Microsoft patents AI device with fisheye camera and multiple microphones

Microsoft's latest patent showcases an ambient capture device which includes a fisheye camera and a microphone array. This system features much less complex design compared to similar tech today.

Microsoft has often highlighted the importance of AI in the recent past, even predicting its various applications to contribute $5 trillion to global GDP growth in the next few years. Many of the company's partnerships in the past couple of months have also been centered around the same field.

Now, a new Microsoft patent published this month has emerged, showcasing an AI system with a single fisheye camera and multiple microphones.

Fisheye cameras have special lenses that enable them to monitor a full 360 degree view. Although the technology isn't new by any means, Microsoft plans to combine it with ambient capture devices in a different manner. Such ambient capture systems typically have multiple cameras to expand their field of view. This requires complicated designs and also results in the need for additional hardware to fuse multiple audiovisual streams of data.

As such, Microsoft has proposed an upward-facing fisheye camera to be utilized with these devices, along with a microphone array.

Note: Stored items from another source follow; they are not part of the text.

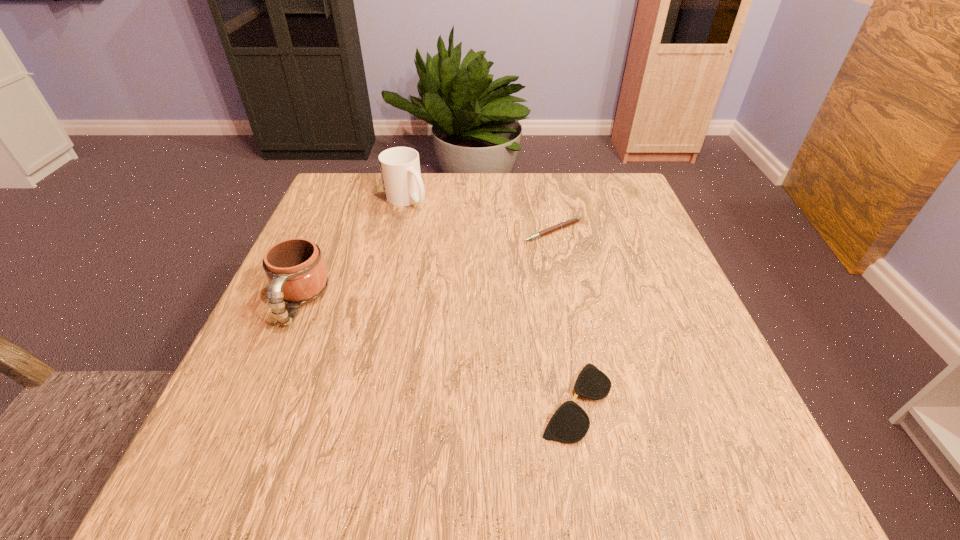
Image resolution: width=960 pixels, height=540 pixels. Identify the location of the third object from right to left. (400, 169).

Locate an element on the screen. the right mug is located at coordinates (400, 169).

Image resolution: width=960 pixels, height=540 pixels. I want to click on the shorter mug, so click(x=295, y=268).

You are a GUI agent. You are given a task and a screenshot of the screen. Output one action in this format:
    pyautogui.click(x=<x>, y=<y>)
    Task: Click on the nearer mug
    
    Given the screenshot: What is the action you would take?
    pyautogui.click(x=295, y=268)

Where is `the third tallest object`? This screenshot has height=540, width=960. the third tallest object is located at coordinates (573, 220).

Locate an element on the screen. Image resolution: width=960 pixels, height=540 pixels. the second farthest object is located at coordinates (573, 220).

Identify the location of spectacles. (570, 423).

The width and height of the screenshot is (960, 540). I want to click on the shortest object, so click(x=570, y=423).

This screenshot has height=540, width=960. What are the coordinates of `vacant region located 0.350m on the front of the farther mug` in the screenshot? It's located at (380, 315).

Where is `free space located 0.140m on the side of the leftmost object with the handle`? This screenshot has width=960, height=540. free space located 0.140m on the side of the leftmost object with the handle is located at coordinates (257, 401).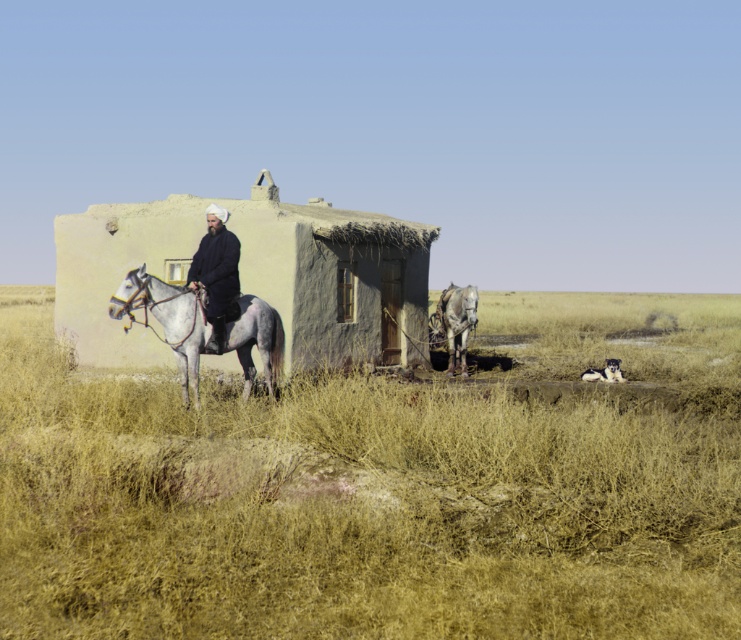
You are a farmer standing next to the gray matte horse at left and the dark blue fabric at center. You need to attach a 16.5 inches long rope to both objects. Will the rope be sufficient to connect them?

The gray matte horse at left is 16.55 inches away from the dark blue fabric at center. The rope is 16.5 inches long, which is slightly shorter than the distance between them. Therefore, the rope will not be sufficient to connect both objects.

You are standing at the point labeled as point (216, 227) and want to walk towards the building. Is the point labeled as point (458, 342) between you and the building?

Yes, the point labeled as point (458, 342) is between you and the building because point (216, 227) is in front of point (458, 342).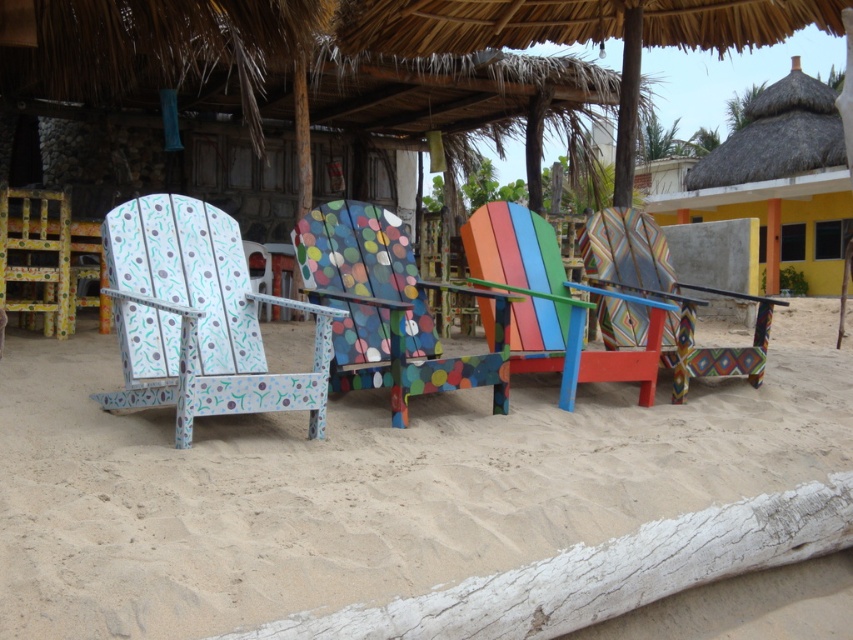
Who is lower down, thatched roof hut at upper right or textured multicolored chair at center?

Positioned lower is textured multicolored chair at center.

Who is more distant from viewer, (x=819, y=128) or (x=672, y=400)?

The point (x=819, y=128) is more distant.

Does point (691, 180) come closer to viewer compared to point (679, 365)?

This would resolve the difficulties associated with capturing moving objects, or focusing on the movement of a single object among multiple targets. Plenty of techniques have been described regarding the hardware placement. For example, the majority of microphones may be placed in a circular or hexagonal pattern, with one other place at the center point in the same plane. Similarly, it is desirable for the fisheye camera to be located in close proximity to the microphone array, as well as to a floor or table surface, so as to capture data in an optimal manner.

A fusion model may also work as part of this system, using deep learning algorithms to gain better intuition regarding the audio and visual data it gathers. As an example, a long term short memory (LSTM) recurrent neural network may be deployed. Through its inherent nature, this kind of network can store contextual and historical information, making any undertaken analysis much more useful for future use-cases as well.

*AI system with capture device and cloud server*

Based upon the described model, it is noted that the device's uses could could be further expanded, such as to recognizing speech from an identified human speaker. This essentially means that the tech may be incorporated with digital assistants like Cortana as well. Microsoft notes that the described setup can enable digital assistants to record richer information with regards to their environment, while simultaneously recognizing and acting upon the higher quality sound and video cues received from users with relative ease. The fisheye camera and microphone array would serve as in integral part of this application. Data collected from these could take advantage of aforementioned LSTM models to carry further analysis or fusion in an AI cloud server, after storing it in compressed form locally.

However, the system's deployment is not only limited to digital assistants. Any of the described techniques may well allow it to work with PCs, tablets, mobile phones, and more. Either way, as interesting as it sounds, there's no guarantee Microsoft plans to introduce such a device any time soon, if at all.